Markets are coming off a volatile March
Figure 1 illustrates the Dow’s daily change since February 2020, where the 30-stock index started falling from its Feb. 12 record of 29,551.42.
As Figure 1 illustrates, the Dow changes started fluctuating massively during March, with multiple days featuring a four-digit change in either direction. The daily changes ranged between -2,997.1 and 2,112.98, representing a percentage decline of close to 15% and a percentage increase of at least 10%.
Buffett indicator tumbles near three-year low
According to Buffett’s market indicator, the Wilshire 5000 full-cap market index is 113.6% higher than the U.S. gross domestic product, suggesting a modestly overvalued stock market. Based on this market valuation level, the expected market return per year over the next eight years is 1.90%, assuming a reversion to the mean market valuation ratio of 80%.
The predefined and actual returns chart considers a few scenarios, including a pessimistic case where the total market cap averages around 40% of gross domestic product and an optimistic case where the total market cap averages around 120% of gross domestic product during the next eight years. According to the chart, the expected annual return ranges from -6.10% per year in the pessimistic case and 6.80% per year in the optimistic case.
Shiller price-earnings ratio gives a second perspective on market valuations
Yale Professor Robert Shiller measures market valuations using a cyclically-adjusted price-earnings ratio.
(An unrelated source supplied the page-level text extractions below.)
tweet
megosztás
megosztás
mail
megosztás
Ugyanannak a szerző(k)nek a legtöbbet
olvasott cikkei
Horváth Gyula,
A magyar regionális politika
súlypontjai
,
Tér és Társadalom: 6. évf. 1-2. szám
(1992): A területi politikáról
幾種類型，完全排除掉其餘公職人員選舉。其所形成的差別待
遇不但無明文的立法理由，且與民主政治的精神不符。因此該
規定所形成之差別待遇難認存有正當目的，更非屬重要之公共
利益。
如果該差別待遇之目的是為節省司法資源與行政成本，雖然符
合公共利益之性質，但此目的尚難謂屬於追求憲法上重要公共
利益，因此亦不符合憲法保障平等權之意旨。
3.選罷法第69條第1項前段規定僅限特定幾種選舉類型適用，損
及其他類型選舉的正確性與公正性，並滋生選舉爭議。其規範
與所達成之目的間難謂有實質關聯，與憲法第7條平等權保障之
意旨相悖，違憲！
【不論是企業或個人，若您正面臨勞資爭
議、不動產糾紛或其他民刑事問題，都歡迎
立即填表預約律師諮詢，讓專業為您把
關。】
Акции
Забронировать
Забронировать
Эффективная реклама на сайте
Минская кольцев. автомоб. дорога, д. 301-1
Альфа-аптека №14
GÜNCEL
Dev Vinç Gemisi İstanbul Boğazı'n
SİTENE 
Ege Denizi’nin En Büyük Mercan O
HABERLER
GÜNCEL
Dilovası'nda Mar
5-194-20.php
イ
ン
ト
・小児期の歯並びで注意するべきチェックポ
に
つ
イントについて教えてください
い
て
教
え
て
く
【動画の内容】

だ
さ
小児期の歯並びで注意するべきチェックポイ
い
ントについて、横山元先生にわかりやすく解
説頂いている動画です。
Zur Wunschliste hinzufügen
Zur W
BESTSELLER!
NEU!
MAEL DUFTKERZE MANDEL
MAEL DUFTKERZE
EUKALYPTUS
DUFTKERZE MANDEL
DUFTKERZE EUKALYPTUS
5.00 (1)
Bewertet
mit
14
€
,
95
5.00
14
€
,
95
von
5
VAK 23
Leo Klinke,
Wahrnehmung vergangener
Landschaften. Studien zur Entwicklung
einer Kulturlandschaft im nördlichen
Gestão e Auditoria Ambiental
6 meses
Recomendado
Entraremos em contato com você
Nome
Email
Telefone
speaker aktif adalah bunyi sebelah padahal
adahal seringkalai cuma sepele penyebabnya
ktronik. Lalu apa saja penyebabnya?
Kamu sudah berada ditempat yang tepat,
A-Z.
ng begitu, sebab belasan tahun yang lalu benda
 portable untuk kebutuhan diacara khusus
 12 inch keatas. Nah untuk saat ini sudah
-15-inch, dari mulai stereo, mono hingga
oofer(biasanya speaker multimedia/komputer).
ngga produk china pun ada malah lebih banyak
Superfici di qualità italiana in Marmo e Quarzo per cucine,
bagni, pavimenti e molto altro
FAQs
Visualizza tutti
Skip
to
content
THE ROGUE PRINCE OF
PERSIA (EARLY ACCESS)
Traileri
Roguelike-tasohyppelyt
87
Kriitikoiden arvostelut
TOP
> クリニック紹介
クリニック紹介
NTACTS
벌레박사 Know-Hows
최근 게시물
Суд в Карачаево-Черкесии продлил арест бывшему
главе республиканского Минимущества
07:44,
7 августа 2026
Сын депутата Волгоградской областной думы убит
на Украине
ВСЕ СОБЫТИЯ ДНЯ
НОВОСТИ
Based on a Shiller price-earnings ratio of 23.7, which is 39.40% higher than the historical mean of 17, the implied future annual return is 2.1% per year.
Chief financial officer buy-sell ratios reach five-year high
As the markets tumble near three-year lows, the buy-sell ratio among company chief financial officers has reached 1.47 in March, close to a five-year high.
Disclosure: The author is long Apple.